Interestingly, the Vatican explicitly pushes its argument beyond the physical dimension to the psychological and spiritual constitution of both men and women. In particular, the document argues that “sexual difference” includes psychological distinctions between men and women, as well as physical differences. This means that women have a particular role, a unique psychological and spiritual giftedness, as well as a different physical constitution. “It is women, in the end, who even in very desperate situations, as attested by history past and present, possess a singular capacity to persevere in adversity, to keep life going even in extreme situations, to hold tenaciously to the future, and finally to remember with tears the value of every human life.”
In the face of political correctness and modern confusion, the Vatican argues that women are first and foremost “significantly and actively present in the family.” This unembarrassed emphasis of the woman’s domestic role is balanced by the letter’s affirmation of the important role of women in the community and the church. Nevertheless, the “genius of women” in the family is one of the central aspects of this Catholic statement.

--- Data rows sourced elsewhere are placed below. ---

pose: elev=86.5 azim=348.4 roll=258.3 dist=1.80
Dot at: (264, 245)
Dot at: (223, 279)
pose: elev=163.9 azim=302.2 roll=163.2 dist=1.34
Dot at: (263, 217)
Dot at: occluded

In a novel approach, the letter calls for the work of women within the family to be valued, even as work outside the home is valued by the society. “In this way, women who freely desire will be able to devote the totality of their time to the work of the household without being stigmatized by society or penalized financially, while those who wish also to engage in other work may be able to do so with an appropriate work-schedule, and not have to choose between relinquishing their family life or enduring continual stress, with negative consequences for one’s own equilibrium and the harmony of the family.”

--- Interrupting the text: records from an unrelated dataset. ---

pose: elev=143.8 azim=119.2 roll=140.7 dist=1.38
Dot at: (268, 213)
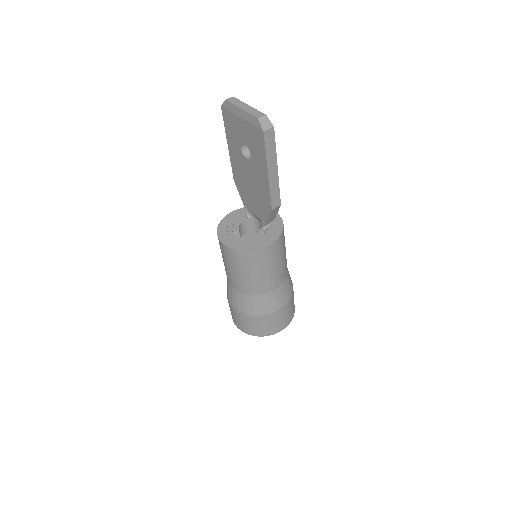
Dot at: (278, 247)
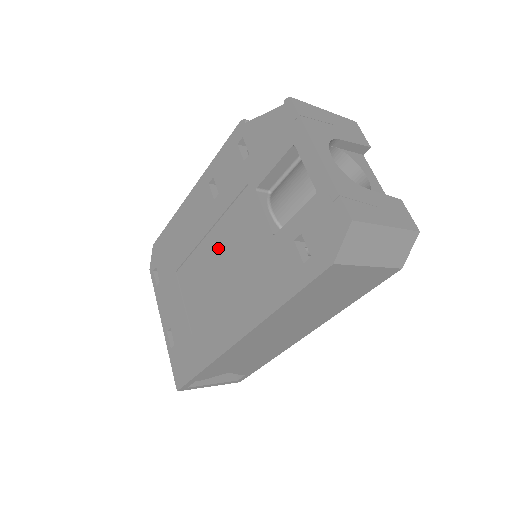
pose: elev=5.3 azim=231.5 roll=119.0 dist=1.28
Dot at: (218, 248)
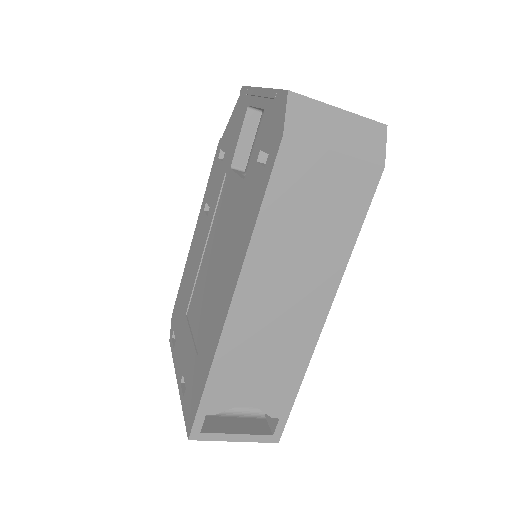
Dot at: (212, 249)
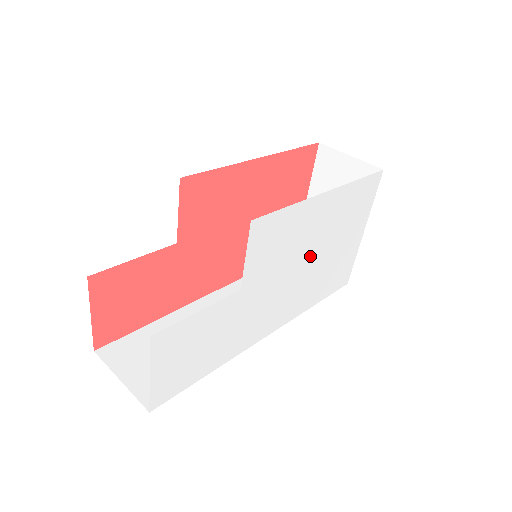
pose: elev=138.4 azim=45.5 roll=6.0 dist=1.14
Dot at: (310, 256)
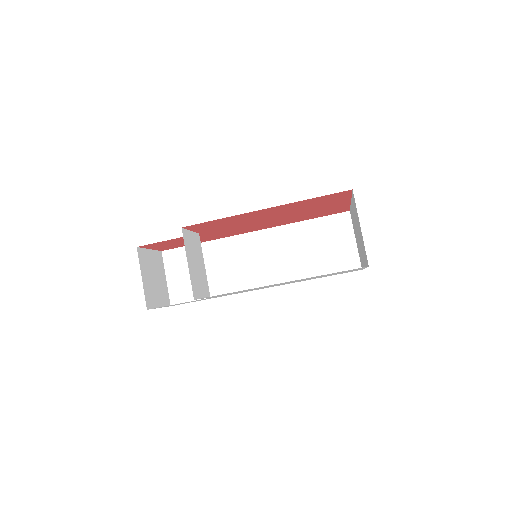
Dot at: occluded
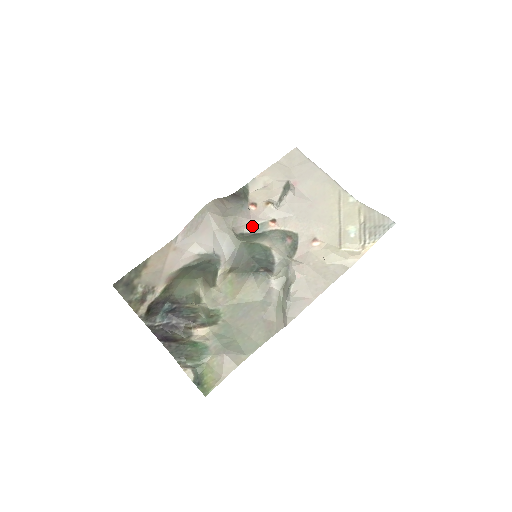
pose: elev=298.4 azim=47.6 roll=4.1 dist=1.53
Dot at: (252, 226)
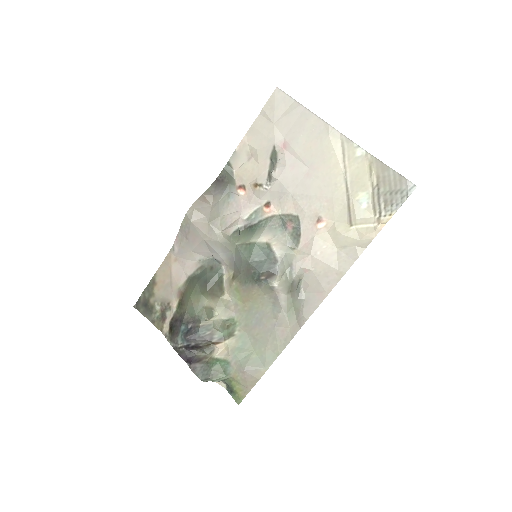
Dot at: (245, 217)
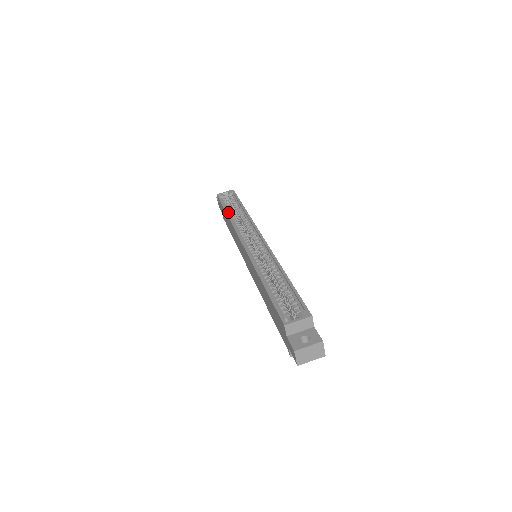
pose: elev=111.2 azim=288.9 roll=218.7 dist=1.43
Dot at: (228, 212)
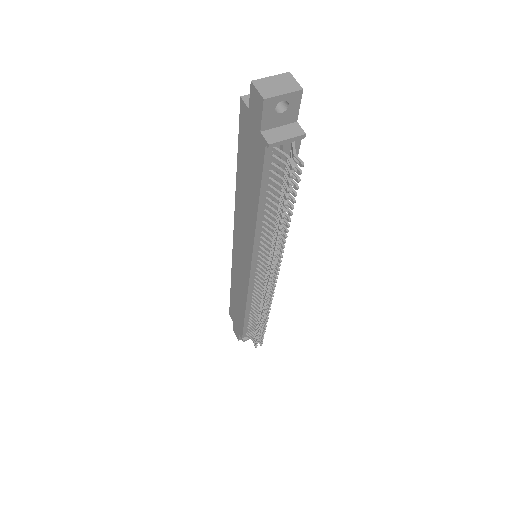
Dot at: occluded
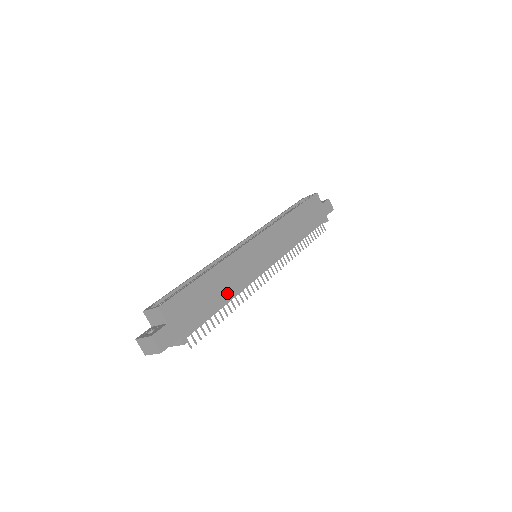
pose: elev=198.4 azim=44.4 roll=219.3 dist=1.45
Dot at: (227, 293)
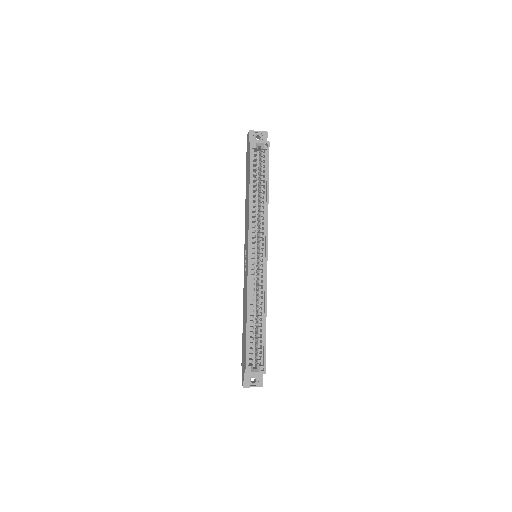
Dot at: occluded
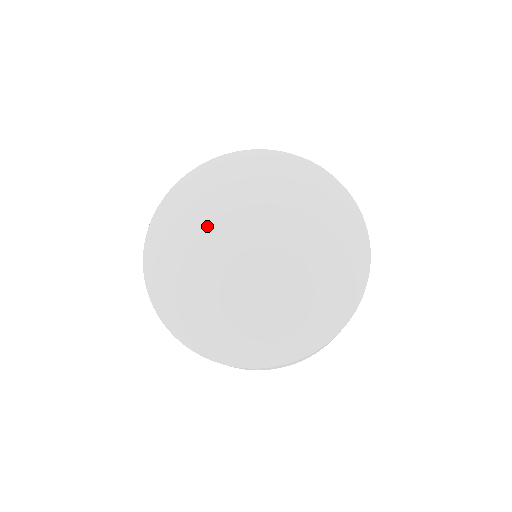
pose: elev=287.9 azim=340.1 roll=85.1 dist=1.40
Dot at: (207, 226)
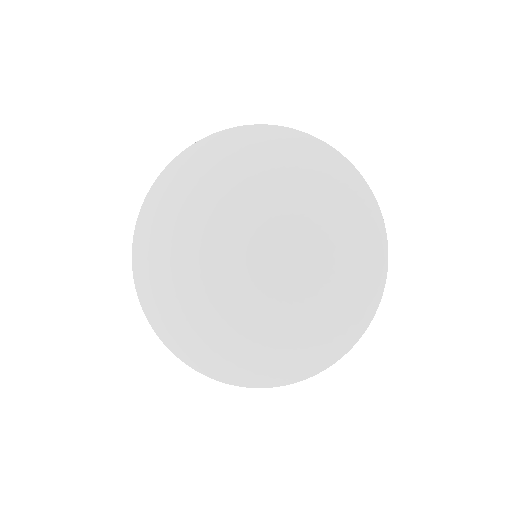
Dot at: (225, 199)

The Vatican offered no suggestions as to how its proposal could be transformed into workable policy, but the letter should be respected for its clear affirmation of the invaluable role of women as wives and mothers.
Liberal Catholics were quick to respond with criticism and outrage. “The demonization of feminism is most disturbing,” declared Frances Kissling, president of Catholics for a Free Choice, an abortion-rights advocacy group. She told The Washington Post that her blood pressure “shot up 20 points” when she read the statement. Kissling told Reuters that the document represents something of “a time warp.” As she explained, “I thought for sure I was in the 1960s and Archie Bunker had been appointed theologian to the Pope.”

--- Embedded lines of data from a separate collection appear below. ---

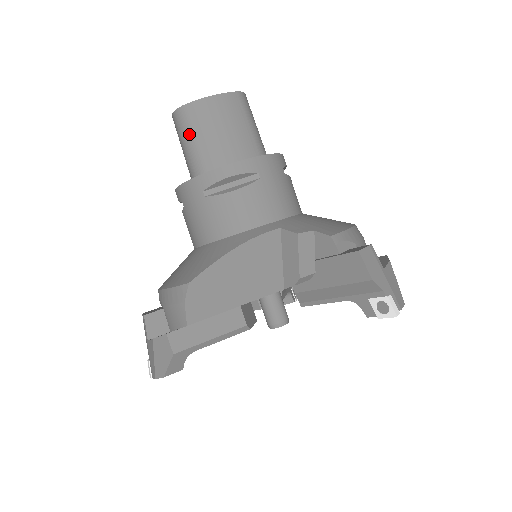
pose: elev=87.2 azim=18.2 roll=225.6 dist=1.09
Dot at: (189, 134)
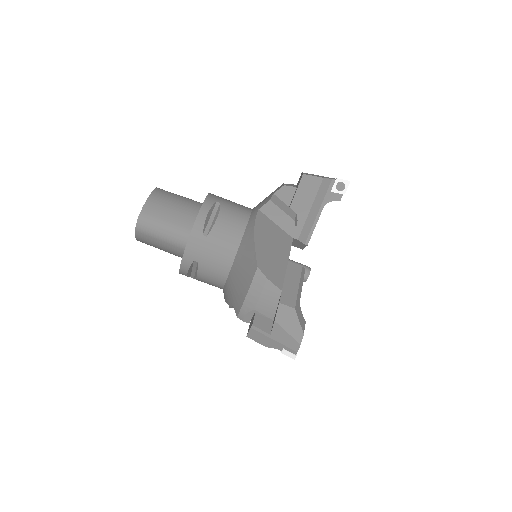
Dot at: (159, 224)
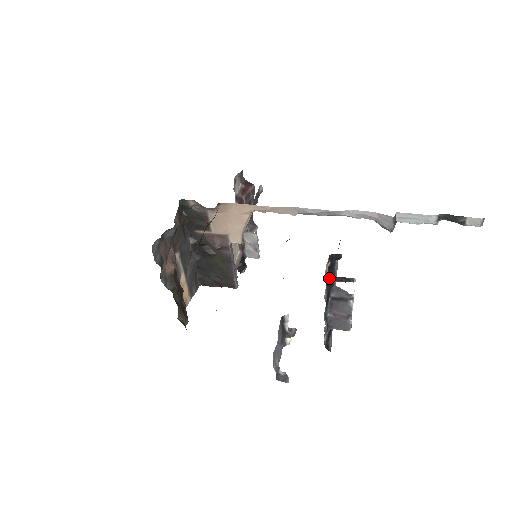
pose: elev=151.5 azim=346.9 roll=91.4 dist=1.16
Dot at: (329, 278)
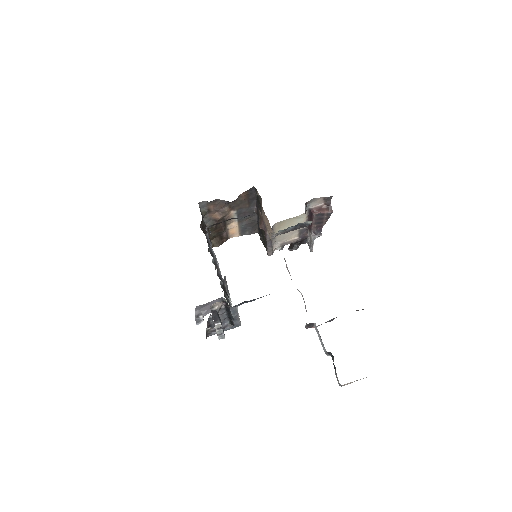
Dot at: (213, 309)
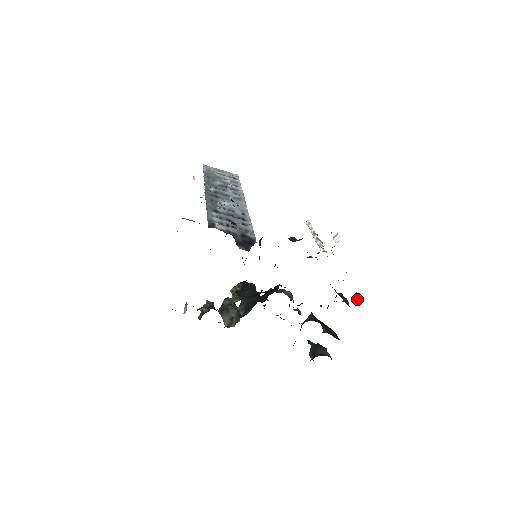
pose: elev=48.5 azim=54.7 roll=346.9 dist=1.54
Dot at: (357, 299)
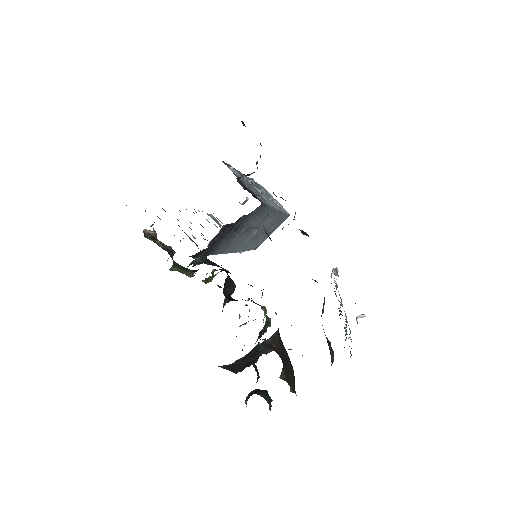
Dot at: occluded
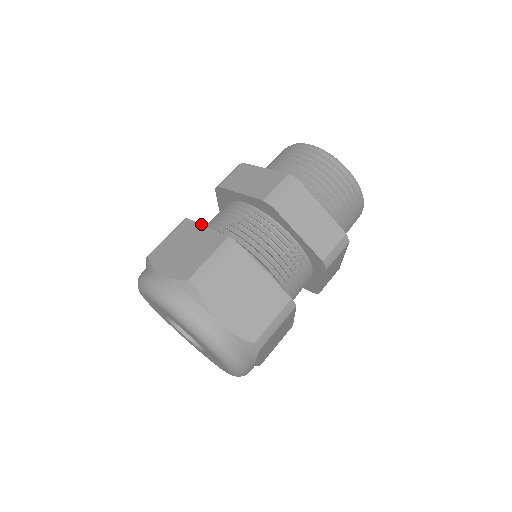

The letter’s rejection of women as priests outraged Regina Schulte, a feminist theologian who told the National Catholic Reporter that the statement’s argument that the relationship between Christ and the church should be seen in terms of bride and bridegroom “places women in a headlock as far as church leadership and ultimately ordination go.” Of course, the Bride and Bridegroom image is drawn directly from Scripture.
In one of the most important, though brief, sections of the letter, the Vatican condemns liberal methods of biblical interpretation that deconstruct the Scriptural text by arguing that the Bible presents a “patriarchal conception of God nourished by an essentially male-dominated culture.” This critique has become the norm in liberal seminaries and divinity schools, where feminists have largely won the debate, condemning the Bible as a warped and corrupted text that must be corrected by modern feminist sensitivities.
Evangelicals should welcome this statement and the debate that is certain to ensue. While evangelicals will differ with some aspects of the Catholic argument–especially a concluding section dealing with Mary–the letter itself should be welcomed as a serious and responsible argument against ideological feminism. With confusion over gender and sexuality threatening the very foundations of civilization itself, the Vatican’s statement is well-timed and courageous. In the midst of our present conflict, Evangelicals must respond to the challenge of ideological feminism with equal clarity and equal courage.